Por eso quiero expresar mi enorme gratitud a todos los que, de un modo u otro, en una etapa u otra, con su paciencia, su conocimiento o su sentido común, o simplemente detrás de un timón (como el amigo Ramón Arencibia), me ayudaron a concebir, perfilar, escribir y reescribir muchas veces esta novela. En España me dieron su apoyo inestimable Javier Rioyo, José Luis López Linares, Jaime Botella, Felipe Hernández Cava, Luis Plantier, Xabier Ei-zaguirre, Emilia Anglada y mi vieja amiga, claro que cubana, Lourdes Gómez. Moscú nunca se me hubiera revelado sin la generosa y dispuesta colaboración de Víctor Andresco, Miguel Bas, Alexander Kazachkov (Shura), Tatiana Pigariova, Jorge Martí y Mirta Karcick. En Francia fueron mis soportes Elisa Rabelo y Francois Crozade y mi querida editora Anne Marie Métailié. El buen amigo Johnny Andersen fue mi guía para los pasos daneses de Trotski. Agradezco las lecturas, los valiosísimos aportes bibliográficos y la inteligencia de mis amigos mexicanos Miguel Díaz Reynoso y Gerardo Arreóla, quizás los más entusiastas soportes de este proyecto, y del investigador peruano Gabriel García Higueras y el amigo argentino Darío Alessandro. Desde Canadá e Inglaterra me dieron su apoyo los profesores-amigos John Kirk y Steve Wilkinson. Y entre mis muchos colaboradores cubanos (o casi cubanos en algún caso) no puedo dejar de mencionar al librero Barbarito, a Dalia Acosta, Helena Núñez, Stanislav Verbov, Alex Fleites, Fernando Rodríguez, Estela Navarro, Juan Manuel Tabío, José Luis Ferrer (del otro lado del charco), Leonel Maza, Harold Gratmages, el doctor Fermín y el doctor Azcue, Lourdes Torres, Arturo Arango y Rafael Acosta.
Como siempre sucede en mis últimos libros, quiero dar testimonio de un agradecimiento muy especial, por su trabajo, pasión, confianza y paciencia, a mis editores españoles, Beatriz de Moura, Antonio López Lamadrid y sobre todo Juan Cerezo, que registró el libro palabra por palabra con una inteligencia, una dedicación y un amor de los que ya pocos editores tienen y menos editores practican.

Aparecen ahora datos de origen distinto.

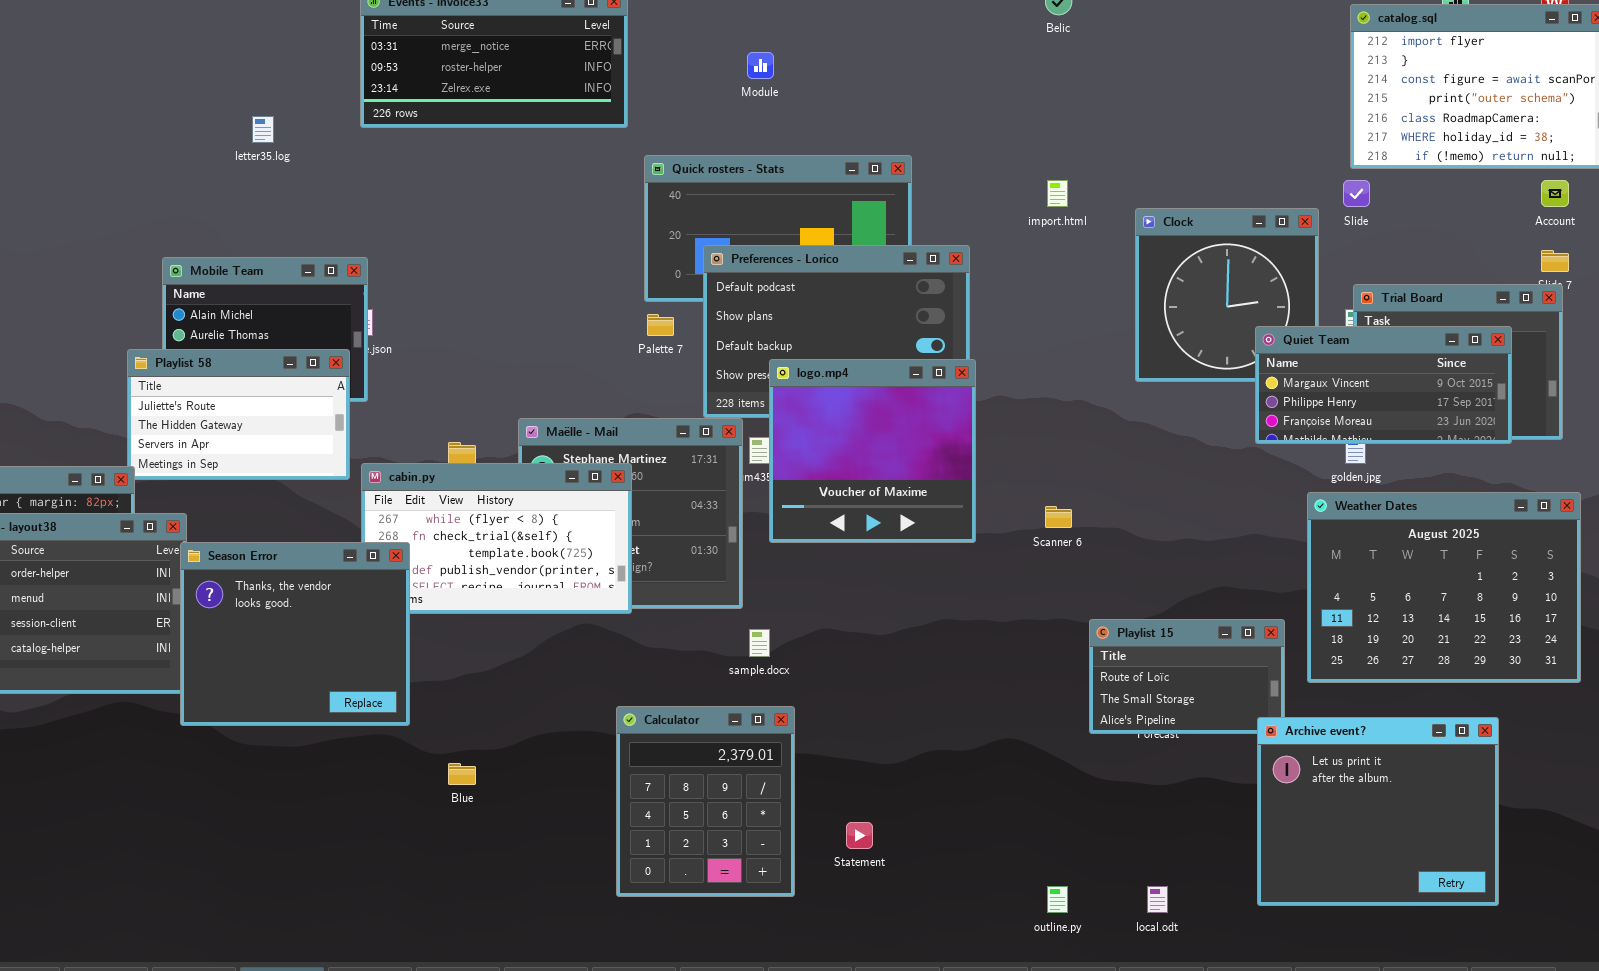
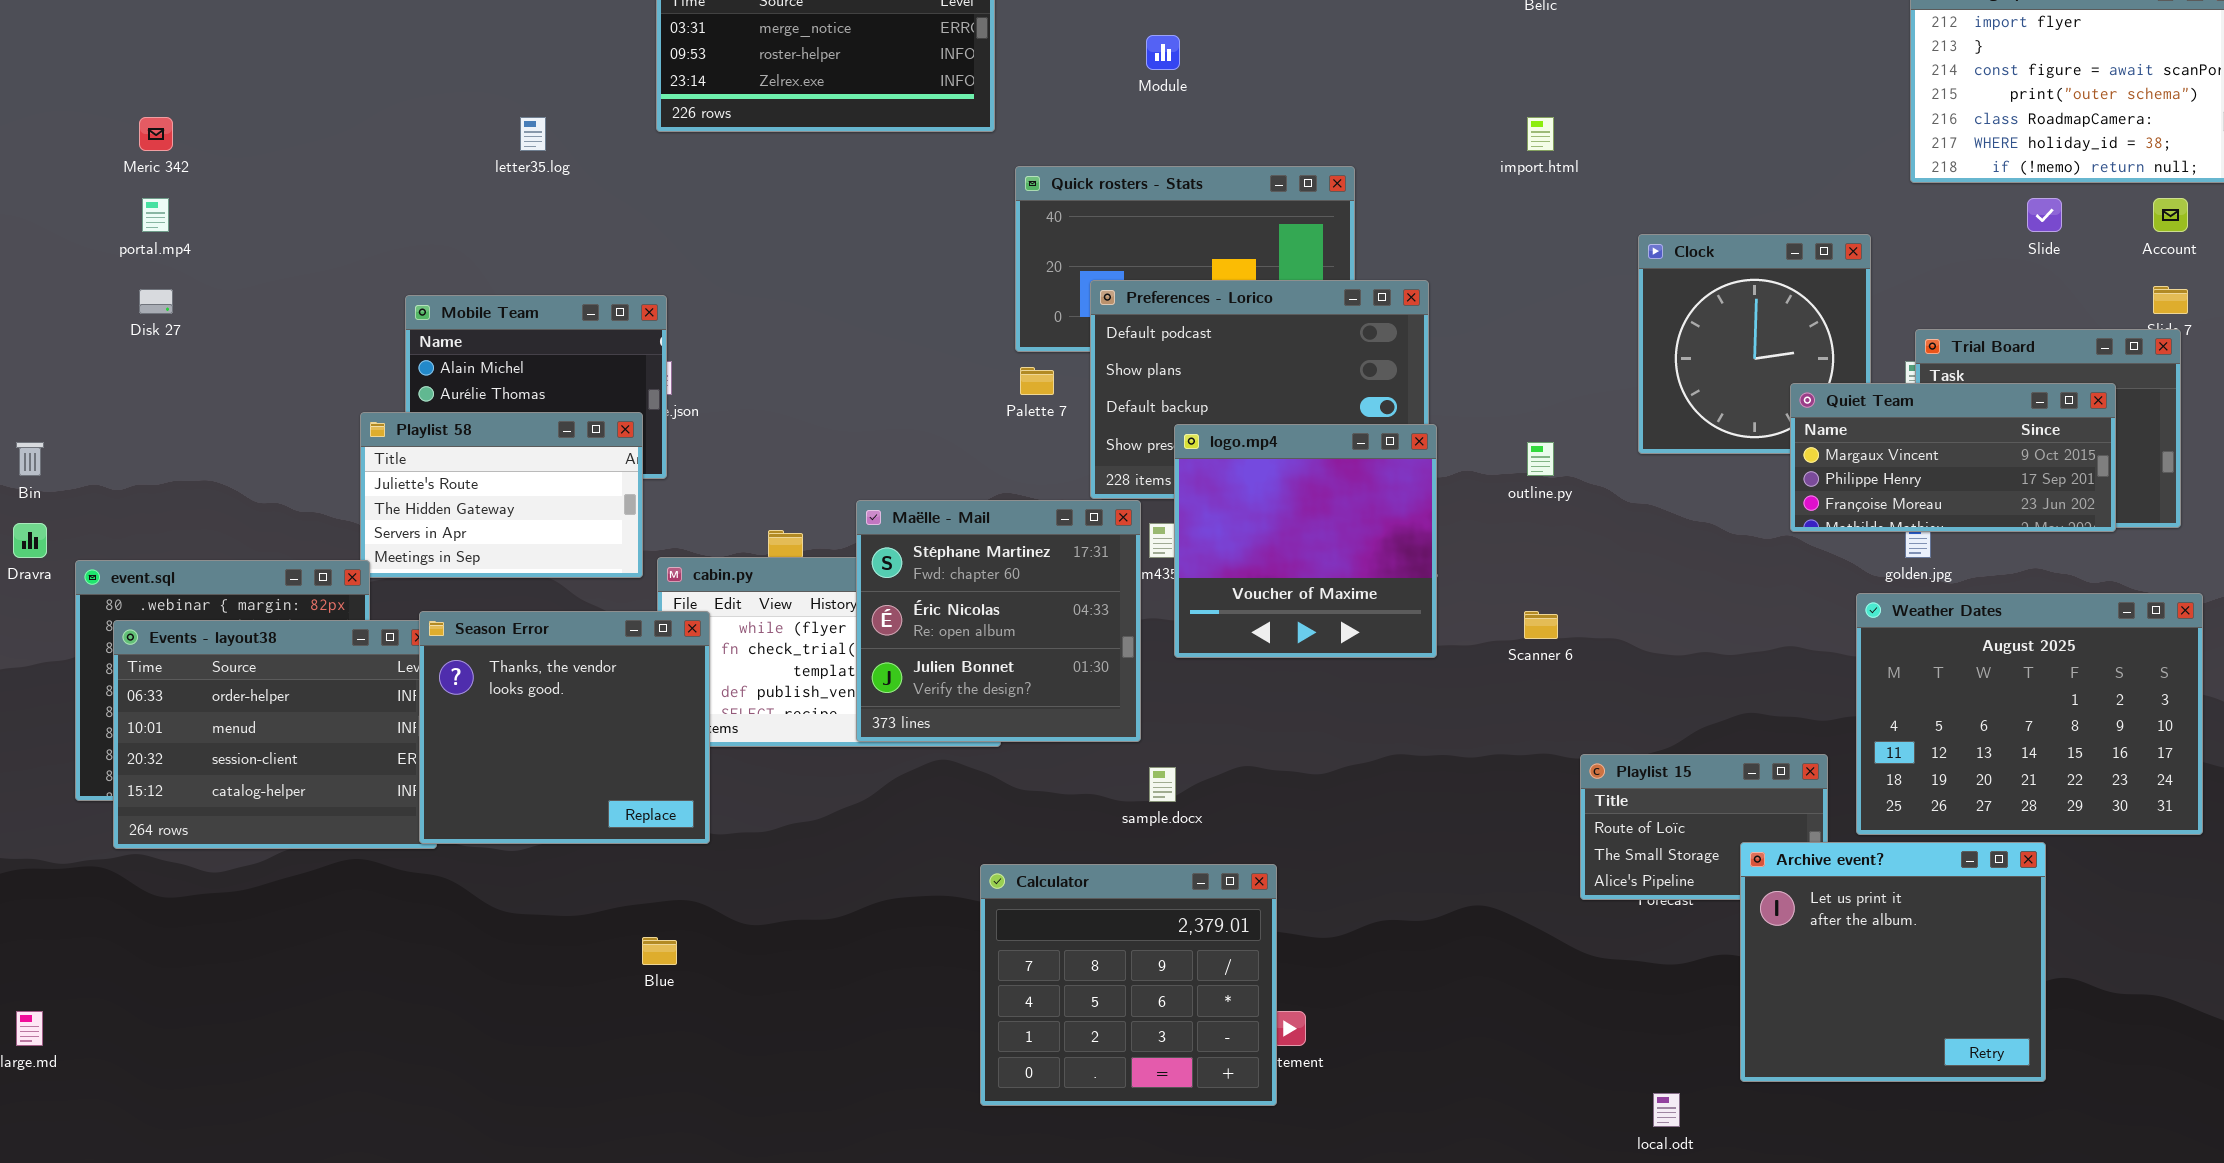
import.html: [1047,180,1068,207] -> [1527,117,1554,151], moved
Slide: [1343,180,1370,207] -> [2027,198,2062,232], moved
Maëlle - Mail: [518,418,743,609] -> [856,500,1141,742], raised
Season Error: [180,542,410,726] -> [419,611,710,844], moved
Calculator: [616,706,795,897] -> [980,864,1277,1106], resized
Archive event?: [1257,717,1499,906] -> [1740,842,2046,1082], moved
Blue: [448,763,476,785] -> [642,937,677,965], moved
outline.py: [1047,886,1068,913] -> [1527,442,1554,476], moved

Igual mi gratitud para Ana Estevan, que se ocupó de editar el texto. No olvido, tampoco, la entusiasta y perspicaz lectura de Madame Anne Marie Métailié…
Por último, creo que jamás podré agradecer en todo su valor el trabajo «estajanovista» de mis más fieles y persistentes lectoras. Elena Zayas, en París, y Vivian Lechuga, acá en La Habana, que prácticamente esribieron conmigo la novela.
Y, como no puede dejar de ser, tengo que dejar constancia escrita de mi mejor y más compacto agradecimiento a mi Lucía, que se metió dentro de ll historia y me ayudó como nadie, y me dio las mejores ideas, pero que, sobre todo, me soportó estos cinco años de tristezas, alegrías, dudas y miedos (¿recuerdan a Iván?), en que dediqué mañanas, tardes, noches y madrugadas a gestar, dar forma y sacarme de dentro esta historia ejemplar de amor, de locura y de muerte que, espero, aporte algo sobre cómo y por qué se pervirtió la utopía e, incluso, provoque compasión.